The irony is that my maternal grandmother was barely a shade darker than Mariah Carey, with wavy dark auburn hair and seriously Northern European features; her Virginia Melungeon ancestry was in full effect!

OTOH, I'm nervous now that when I travel to Spain this summer, I'm at that vortex of skin tone, hair type and facial features that I can be taken for a lot of things, and I am terrified of being pulled aside for questioning/handing over my devices when I return. My hope is that the CBP at JFK are from PR and will think I'm also from PR. :|
posted by droplet at 11:15 AM on March 16, 2017 [7 favorites]


These are all great but the Liang Family of McKinney, TX makes my heart sing with their Texanness.
posted by sunset in snow country at 12:31 PM on March 16, 2017 [1 favorite]


When we were children, my brother and I didn't know very many other mixed race children. I was always watching with eagle eyes for other families who were "like us." This is a great project!
posted by hurdy gurdy girl at 12:41 PM on March 16, 2017 [1 favorite]


Yay!!

I grew up in an interracial family. My great grandmother (born in the teens, i think, now deceased) had a second husband, black, in the late 1950s early 1960s, and they had a girl together despite her advance age. I never got to meet him, they separated long before I was born, but their daughter was one of my favorite family members, she was the cool aunt, and her kids were just enough older than me to be the coolest ever.

That same great-grandmother, one of her sons married a black woman, and they had a large family together.
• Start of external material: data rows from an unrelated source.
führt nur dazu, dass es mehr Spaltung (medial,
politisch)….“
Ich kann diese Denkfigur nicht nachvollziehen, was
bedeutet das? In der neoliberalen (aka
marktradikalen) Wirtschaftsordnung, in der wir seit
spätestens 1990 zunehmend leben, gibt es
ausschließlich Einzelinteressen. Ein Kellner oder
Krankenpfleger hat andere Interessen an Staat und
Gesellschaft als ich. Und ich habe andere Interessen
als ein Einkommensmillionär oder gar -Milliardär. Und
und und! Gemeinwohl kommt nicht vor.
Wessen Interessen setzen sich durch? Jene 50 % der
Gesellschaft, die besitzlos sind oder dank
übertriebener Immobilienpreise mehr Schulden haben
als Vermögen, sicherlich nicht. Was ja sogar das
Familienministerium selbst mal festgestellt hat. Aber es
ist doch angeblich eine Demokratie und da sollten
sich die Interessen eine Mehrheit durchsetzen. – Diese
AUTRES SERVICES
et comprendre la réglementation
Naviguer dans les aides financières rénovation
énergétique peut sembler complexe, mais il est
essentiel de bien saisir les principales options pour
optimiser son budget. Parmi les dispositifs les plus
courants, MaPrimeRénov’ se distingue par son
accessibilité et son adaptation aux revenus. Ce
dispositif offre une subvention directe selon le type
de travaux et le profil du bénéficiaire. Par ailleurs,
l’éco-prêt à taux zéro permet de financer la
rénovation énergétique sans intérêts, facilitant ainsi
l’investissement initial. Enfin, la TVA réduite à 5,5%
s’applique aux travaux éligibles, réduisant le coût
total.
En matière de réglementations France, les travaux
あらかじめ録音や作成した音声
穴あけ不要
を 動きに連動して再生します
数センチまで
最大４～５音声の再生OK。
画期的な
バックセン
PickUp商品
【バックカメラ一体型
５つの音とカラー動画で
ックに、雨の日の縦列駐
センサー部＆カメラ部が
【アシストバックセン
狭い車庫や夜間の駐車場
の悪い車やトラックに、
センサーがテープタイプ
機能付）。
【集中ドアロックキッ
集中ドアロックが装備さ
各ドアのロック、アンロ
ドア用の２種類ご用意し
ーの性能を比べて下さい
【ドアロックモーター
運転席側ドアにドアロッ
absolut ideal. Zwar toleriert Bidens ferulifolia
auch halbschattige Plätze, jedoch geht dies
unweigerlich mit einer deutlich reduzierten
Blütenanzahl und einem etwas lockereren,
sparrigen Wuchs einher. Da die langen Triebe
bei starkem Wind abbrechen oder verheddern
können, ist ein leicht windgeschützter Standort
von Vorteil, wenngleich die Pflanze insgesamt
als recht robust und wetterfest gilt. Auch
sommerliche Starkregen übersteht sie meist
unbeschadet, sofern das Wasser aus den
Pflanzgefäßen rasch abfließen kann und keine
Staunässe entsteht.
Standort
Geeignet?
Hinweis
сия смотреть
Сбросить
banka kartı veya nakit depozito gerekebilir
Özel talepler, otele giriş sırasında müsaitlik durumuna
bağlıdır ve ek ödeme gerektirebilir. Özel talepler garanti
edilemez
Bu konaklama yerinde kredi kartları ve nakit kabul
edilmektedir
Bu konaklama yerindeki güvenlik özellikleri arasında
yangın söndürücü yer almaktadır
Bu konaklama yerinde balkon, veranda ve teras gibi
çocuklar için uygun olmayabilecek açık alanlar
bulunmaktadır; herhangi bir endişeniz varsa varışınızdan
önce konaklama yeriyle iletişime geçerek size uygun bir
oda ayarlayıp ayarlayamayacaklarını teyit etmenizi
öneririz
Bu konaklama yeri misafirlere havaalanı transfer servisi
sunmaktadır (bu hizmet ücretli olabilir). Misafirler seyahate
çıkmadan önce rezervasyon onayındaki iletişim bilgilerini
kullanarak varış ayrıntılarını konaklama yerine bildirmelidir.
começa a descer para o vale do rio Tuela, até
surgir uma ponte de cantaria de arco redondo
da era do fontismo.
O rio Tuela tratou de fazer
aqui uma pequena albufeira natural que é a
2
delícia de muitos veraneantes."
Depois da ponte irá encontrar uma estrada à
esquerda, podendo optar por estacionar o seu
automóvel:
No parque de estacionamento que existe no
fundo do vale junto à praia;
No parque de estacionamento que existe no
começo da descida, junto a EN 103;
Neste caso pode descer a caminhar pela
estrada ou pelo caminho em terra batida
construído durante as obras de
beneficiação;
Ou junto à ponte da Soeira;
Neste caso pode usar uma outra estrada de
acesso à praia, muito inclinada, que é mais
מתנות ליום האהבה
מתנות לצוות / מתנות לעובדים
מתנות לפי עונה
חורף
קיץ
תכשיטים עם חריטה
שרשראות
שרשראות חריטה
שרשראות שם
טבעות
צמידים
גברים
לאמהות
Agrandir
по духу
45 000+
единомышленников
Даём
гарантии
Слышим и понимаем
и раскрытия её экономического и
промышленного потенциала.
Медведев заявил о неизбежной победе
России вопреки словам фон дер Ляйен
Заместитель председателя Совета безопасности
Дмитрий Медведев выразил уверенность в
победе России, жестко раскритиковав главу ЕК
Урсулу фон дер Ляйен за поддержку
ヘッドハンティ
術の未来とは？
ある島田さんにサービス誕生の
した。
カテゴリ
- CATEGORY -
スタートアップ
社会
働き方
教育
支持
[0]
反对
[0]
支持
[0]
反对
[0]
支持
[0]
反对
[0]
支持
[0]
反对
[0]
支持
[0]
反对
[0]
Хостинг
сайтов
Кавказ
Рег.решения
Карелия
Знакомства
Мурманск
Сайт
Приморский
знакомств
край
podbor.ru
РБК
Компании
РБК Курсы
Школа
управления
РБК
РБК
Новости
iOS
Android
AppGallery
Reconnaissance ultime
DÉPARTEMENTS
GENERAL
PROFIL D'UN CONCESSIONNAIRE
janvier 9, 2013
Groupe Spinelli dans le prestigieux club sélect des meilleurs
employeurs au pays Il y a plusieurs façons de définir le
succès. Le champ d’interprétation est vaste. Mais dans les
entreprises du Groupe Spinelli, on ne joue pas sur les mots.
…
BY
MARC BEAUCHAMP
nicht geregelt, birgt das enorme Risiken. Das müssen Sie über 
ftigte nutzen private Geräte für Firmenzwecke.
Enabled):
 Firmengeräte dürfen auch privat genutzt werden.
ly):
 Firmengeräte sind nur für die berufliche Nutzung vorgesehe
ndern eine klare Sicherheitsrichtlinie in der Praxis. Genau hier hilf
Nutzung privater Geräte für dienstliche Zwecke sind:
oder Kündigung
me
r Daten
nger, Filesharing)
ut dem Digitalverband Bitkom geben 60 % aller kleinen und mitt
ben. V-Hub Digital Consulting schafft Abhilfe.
So before I was even born, my family was interracial, and I grew up into it not even knowing it was not the norm.

It's even more interracial now, I have columbian cousins and mixed cousins, etc. It's beautiful. My partner and I plan on adopting, and I'll be thrilled if the baby make my own family interracial
posted by FirstMateKate at 1:26 PM on March 16, 2017 [1 favorite]


This is my happy thought for the rest of the week for sure!
posted by Hermione Granger at 3:09 PM on March 16, 2017


I'm just here for the baby pics. Sooo much cute!